▶ **Activity**: A single number is expected: the count of lines in the records below that contain "redirection".

(Dataset records)
[Start of Attachment]

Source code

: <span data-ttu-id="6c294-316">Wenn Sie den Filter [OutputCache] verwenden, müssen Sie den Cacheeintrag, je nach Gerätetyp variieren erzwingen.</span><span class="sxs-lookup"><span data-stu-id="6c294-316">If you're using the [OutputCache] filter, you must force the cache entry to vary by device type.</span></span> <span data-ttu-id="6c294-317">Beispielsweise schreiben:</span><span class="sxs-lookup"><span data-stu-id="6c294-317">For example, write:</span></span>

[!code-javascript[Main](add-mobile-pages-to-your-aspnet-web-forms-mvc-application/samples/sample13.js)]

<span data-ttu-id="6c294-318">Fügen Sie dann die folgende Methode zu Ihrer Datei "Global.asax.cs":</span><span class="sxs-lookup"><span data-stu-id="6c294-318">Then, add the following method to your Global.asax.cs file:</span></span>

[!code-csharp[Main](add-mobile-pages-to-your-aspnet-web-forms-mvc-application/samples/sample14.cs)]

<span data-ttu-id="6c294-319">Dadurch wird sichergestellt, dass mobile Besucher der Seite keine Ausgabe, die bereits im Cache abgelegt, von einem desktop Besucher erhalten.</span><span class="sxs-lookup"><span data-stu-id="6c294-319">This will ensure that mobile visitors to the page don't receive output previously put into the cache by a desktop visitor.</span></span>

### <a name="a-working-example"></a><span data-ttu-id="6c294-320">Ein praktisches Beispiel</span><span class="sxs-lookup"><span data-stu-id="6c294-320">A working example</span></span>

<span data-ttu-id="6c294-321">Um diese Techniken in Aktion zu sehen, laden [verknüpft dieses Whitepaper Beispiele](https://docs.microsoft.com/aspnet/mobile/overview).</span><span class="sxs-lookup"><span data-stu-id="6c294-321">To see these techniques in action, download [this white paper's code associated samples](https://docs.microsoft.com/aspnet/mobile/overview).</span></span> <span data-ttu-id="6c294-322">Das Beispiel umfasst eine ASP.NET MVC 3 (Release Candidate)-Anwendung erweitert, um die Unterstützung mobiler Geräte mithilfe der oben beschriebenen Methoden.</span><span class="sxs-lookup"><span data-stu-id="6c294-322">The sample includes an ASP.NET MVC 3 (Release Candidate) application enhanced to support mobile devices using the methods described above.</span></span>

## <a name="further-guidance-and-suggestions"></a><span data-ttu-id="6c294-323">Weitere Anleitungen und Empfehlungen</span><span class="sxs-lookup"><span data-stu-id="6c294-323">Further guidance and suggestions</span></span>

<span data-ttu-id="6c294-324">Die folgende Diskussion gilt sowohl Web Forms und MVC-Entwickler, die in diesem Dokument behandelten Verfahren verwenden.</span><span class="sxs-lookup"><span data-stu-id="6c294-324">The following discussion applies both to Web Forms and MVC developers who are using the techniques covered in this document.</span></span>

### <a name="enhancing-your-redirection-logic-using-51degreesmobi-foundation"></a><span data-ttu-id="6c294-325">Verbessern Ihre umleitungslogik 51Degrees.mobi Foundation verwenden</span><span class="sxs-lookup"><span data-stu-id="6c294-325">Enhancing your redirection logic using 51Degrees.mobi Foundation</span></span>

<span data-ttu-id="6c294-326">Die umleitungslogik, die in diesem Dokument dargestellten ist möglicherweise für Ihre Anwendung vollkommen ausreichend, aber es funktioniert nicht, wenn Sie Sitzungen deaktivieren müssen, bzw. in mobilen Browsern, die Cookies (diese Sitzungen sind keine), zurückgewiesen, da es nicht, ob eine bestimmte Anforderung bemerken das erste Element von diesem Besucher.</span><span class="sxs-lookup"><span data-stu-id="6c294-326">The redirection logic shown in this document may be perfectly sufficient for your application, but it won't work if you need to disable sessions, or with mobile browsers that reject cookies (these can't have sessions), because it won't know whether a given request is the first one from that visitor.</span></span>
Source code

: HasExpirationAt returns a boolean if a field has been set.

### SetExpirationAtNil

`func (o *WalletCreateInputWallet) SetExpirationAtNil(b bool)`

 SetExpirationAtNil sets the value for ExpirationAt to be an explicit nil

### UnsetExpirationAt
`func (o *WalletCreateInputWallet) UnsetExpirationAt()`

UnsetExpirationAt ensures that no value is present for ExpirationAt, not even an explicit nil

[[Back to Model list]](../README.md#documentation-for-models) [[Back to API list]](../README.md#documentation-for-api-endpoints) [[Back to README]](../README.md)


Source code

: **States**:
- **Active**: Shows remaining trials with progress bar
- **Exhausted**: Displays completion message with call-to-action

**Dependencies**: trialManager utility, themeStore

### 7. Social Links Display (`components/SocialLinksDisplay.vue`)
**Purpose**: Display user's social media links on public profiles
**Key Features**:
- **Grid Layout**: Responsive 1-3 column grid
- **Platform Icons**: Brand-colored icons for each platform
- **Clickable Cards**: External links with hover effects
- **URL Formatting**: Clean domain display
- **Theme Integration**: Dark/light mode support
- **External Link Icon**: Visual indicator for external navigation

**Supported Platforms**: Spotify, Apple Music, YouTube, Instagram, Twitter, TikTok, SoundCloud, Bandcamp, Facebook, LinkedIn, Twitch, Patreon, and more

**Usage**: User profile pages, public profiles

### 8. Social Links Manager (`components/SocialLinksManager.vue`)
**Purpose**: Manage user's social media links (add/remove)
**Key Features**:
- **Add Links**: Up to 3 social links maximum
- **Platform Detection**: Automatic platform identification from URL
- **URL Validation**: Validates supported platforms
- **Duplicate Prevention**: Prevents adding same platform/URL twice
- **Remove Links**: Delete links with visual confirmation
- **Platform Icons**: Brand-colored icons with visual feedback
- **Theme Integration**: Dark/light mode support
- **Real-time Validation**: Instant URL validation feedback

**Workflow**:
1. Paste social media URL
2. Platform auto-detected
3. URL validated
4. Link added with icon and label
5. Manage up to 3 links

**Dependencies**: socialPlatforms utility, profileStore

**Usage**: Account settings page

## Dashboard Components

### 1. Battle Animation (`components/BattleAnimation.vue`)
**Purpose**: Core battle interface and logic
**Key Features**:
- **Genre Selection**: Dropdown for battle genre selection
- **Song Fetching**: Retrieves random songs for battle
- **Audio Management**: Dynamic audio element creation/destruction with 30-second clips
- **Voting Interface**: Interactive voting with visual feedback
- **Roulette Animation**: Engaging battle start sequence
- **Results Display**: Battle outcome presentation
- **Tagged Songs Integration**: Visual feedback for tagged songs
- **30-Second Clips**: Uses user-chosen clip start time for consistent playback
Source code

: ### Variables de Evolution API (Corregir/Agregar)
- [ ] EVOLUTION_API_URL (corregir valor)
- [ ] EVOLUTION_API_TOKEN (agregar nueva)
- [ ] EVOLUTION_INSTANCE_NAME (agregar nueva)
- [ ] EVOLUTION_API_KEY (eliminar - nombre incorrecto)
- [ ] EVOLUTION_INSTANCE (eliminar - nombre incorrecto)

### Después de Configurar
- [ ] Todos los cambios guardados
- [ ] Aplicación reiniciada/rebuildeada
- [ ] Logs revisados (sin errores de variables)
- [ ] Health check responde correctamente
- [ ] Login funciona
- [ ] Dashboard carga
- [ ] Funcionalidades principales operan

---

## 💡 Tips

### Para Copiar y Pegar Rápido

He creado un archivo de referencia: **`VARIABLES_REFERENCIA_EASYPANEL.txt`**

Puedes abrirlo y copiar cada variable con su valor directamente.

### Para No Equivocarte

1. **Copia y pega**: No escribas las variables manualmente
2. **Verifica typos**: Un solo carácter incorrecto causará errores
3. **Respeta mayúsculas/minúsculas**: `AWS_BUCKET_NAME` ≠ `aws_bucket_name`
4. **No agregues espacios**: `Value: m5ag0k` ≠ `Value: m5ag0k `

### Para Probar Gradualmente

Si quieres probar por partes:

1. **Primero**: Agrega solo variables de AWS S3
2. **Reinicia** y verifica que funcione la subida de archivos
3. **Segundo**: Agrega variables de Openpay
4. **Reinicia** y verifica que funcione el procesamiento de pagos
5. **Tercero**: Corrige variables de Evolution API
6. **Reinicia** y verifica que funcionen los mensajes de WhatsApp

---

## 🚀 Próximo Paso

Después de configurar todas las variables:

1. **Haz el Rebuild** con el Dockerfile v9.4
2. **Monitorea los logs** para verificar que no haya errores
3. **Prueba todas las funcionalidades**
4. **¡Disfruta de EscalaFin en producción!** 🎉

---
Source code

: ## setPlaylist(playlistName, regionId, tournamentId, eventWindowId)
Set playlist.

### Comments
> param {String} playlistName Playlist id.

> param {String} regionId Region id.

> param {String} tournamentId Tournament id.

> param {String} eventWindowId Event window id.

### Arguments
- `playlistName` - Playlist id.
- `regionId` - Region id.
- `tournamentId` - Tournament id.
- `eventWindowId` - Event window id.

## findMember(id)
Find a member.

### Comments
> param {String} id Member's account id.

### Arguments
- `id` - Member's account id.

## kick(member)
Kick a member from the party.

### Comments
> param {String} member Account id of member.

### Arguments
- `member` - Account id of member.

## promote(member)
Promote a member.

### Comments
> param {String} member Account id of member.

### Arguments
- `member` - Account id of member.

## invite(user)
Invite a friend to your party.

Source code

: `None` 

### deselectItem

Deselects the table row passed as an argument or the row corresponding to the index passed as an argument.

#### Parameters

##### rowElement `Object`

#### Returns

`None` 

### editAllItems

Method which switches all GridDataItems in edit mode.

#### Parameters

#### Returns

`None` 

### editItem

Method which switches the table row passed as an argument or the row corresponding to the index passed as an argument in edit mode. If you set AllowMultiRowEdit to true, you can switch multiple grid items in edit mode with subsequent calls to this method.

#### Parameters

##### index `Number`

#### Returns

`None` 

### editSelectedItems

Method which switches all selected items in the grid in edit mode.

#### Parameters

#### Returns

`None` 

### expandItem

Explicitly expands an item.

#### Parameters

[End of Attachment]

▶ **Solved problem**: 2